(REQUIRED ACTION)
Output all of the material below verbatim, omitting the pictures.

DATASET EXCERPT Start Marker

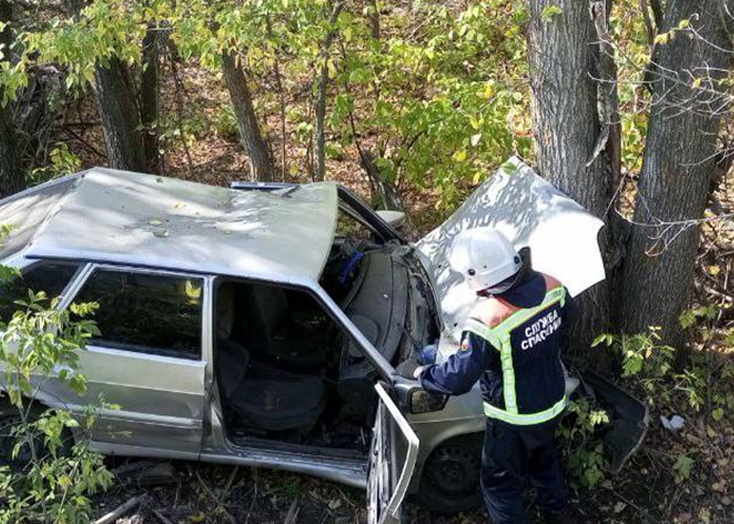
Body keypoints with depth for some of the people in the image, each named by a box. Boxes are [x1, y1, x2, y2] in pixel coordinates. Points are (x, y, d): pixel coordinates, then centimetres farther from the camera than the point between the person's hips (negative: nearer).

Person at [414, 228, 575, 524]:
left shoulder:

DATASET EXCERPT End Marker

(TASK RESPONSE)
Body keypoints with depth for some of the people in the image, each named by a box. Boxes are [x1, y1, x2, y2] in pixel coordinates. Points are (x, y, d): pixel coordinates, then centimetres farther from the camera than the point between the person's hips (negative: nearer).

Person at [414, 228, 575, 524]:
left shoulder:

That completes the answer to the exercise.